Here is the difference as you climb the ladder. You face guys with explosive stuff all through the minors, maybe most of all, and ironically, in A ball. But what separates guys as they pitch their way up is command -- the higher they go, the more able are they to hit spots. And by the time you see the big leagues, these are starters who can throw three pitches, and some more than that, for good strikes. [I did not say strikes: I said good strikes.] So you might have seen dudes in A ball who could smoke it or spin it. But you can sit in ambush on those guys for the ones they manage to put over the plate. In AA you might see guys with better command but might only command one or two pitches -- so you eliminate one and square up what you're sitting on. At AAA and higher, and obviously in the bigs, now you've got three pitches some days to worry about. One of those pitches, or two, might be better than the others, but when you're dealing with 90+ velocity that doesn't matter. All he has to do is show it for a strike to make you worry about it. If you've ever seen 90+, you know there is no way to get to it with impact unless you are geared for it -- both for the velocity and the location. In other words, you can be sitting fastball, but you're still going to have to make a choice on location.  If you're a split of a second hesitant -- waiting fastball but worried in the back of your mind about the change or the curve or whatever -- you're not going to do much more than react if you do get the fastball: you're going to be late, and late is no way to make a living. 
 
My point here is that young hitters struggle with pitch sequencing and location more than they struggle with stuff -- they've seen the raw stuff before, but they've not seen guys who can throw multiple pitches for good strikes. And so they find themselves trying to think along, reacting rather than hunting for a pitch. After that all kinds of mechanical things can creep in. Your swing gets slow. Maybe it gets long. Maybe it gets slow and long. Maybe you're not getting up and down in time to recognize the pitch. 
 
It's an approach that JBJ's got to get back to -- hunt the fastball. Until he does that, he's going to struggle. And when he shows he can mash the fastball, he'll then unlock a better idea of how pitchers will approach him, and be better able to think along, and better control of his mechanics.

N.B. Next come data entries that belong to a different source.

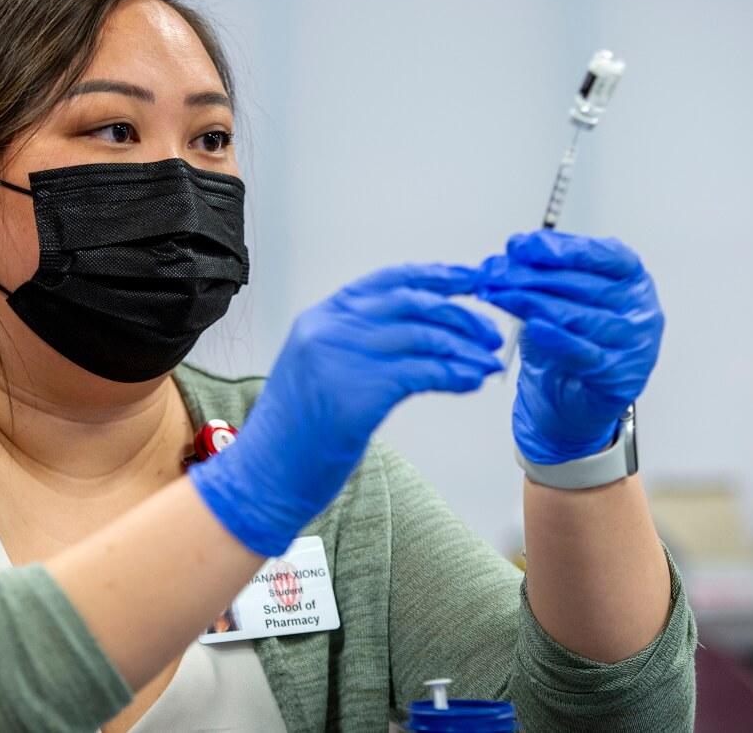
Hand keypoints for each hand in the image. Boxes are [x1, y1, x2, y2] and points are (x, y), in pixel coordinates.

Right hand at [188, 263, 503, 554]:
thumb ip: (354, 345)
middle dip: (460, 314)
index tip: (469, 279)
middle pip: (411, 303)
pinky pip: (422, 372)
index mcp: (319, 319)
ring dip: (465, 348)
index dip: (434, 276)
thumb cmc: (292, 434)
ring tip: (488, 361)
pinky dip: (454, 374)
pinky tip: (470, 381)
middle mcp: (328, 330)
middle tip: (490, 331)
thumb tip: (415, 337)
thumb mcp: (316, 371)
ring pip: (422, 336)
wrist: (263, 476)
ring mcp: (340, 359)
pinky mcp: (357, 394)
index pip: (387, 281)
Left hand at [476, 230, 663, 464]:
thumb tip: (515, 247)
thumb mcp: (554, 295)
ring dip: (530, 302)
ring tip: (495, 294)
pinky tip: (533, 326)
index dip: (563, 248)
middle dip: (530, 275)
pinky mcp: (620, 376)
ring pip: (578, 316)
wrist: (570, 398)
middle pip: (583, 285)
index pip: (604, 254)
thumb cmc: (568, 340)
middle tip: (492, 272)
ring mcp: (635, 345)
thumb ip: (541, 270)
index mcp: (632, 280)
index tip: (523, 246)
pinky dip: (556, 339)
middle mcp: (640, 309)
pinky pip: (583, 353)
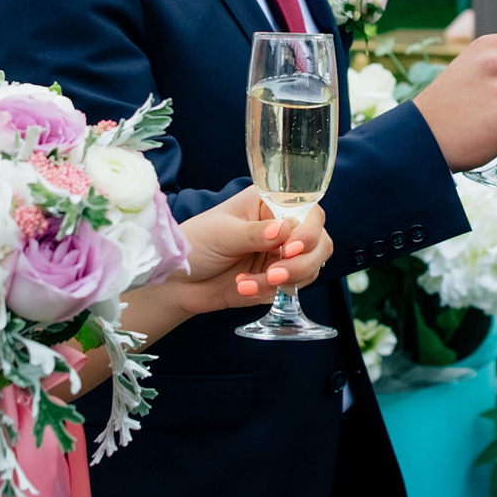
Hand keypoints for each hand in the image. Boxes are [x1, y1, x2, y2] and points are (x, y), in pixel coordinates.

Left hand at [170, 189, 331, 312]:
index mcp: (269, 204)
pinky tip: (244, 288)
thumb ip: (254, 233)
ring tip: (254, 283)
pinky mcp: (276, 281)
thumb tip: (283, 230)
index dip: (308, 230)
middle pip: (319, 241)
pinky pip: (292, 288)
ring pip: (311, 267)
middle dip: (302, 261)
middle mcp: (281, 227)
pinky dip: (271, 292)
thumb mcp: (222, 233)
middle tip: (275, 274)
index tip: (291, 247)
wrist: (177, 281)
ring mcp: (281, 255)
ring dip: (287, 279)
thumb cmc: (195, 244)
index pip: (308, 211)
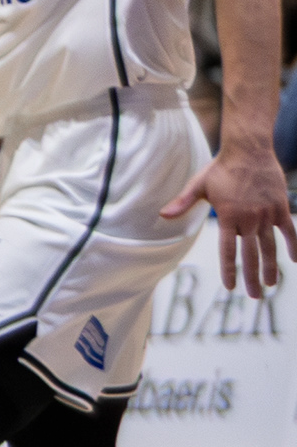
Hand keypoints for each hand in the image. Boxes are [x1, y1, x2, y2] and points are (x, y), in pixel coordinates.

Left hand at [166, 142, 292, 296]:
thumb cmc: (220, 169)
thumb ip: (183, 203)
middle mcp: (248, 219)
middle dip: (252, 278)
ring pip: (270, 248)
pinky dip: (293, 246)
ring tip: (271, 284)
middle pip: (251, 255)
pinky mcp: (281, 209)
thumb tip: (163, 216)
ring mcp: (267, 215)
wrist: (248, 151)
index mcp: (227, 217)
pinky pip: (290, 232)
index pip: (227, 251)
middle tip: (253, 296)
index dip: (229, 270)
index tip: (230, 287)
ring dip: (272, 268)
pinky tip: (294, 261)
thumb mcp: (198, 185)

And that is all he means himself when you hear him talk about being lost, etc. He's got so much coming at him that he's got to clear out the clutter and get back to the basic fundamental approach.  
 
[A case in reverse in Ortiz. The guy isn't hitting 32 dongs because he's just as strong and quick now as he was in 2006. He's doing it because he is an exceptionally smart hitter who knows how guys are currently trying to get him out, and how he has to generate power at 38 in ways he didn't have to at 28. Look at his leg kick now compared to 10 years ago, for instance. Some of those bombs this year? He's completely sold out for the fastball on the hands, because that's the only way he can turn on it. But he also knows it's coming, or has a reasonable guess that it is.]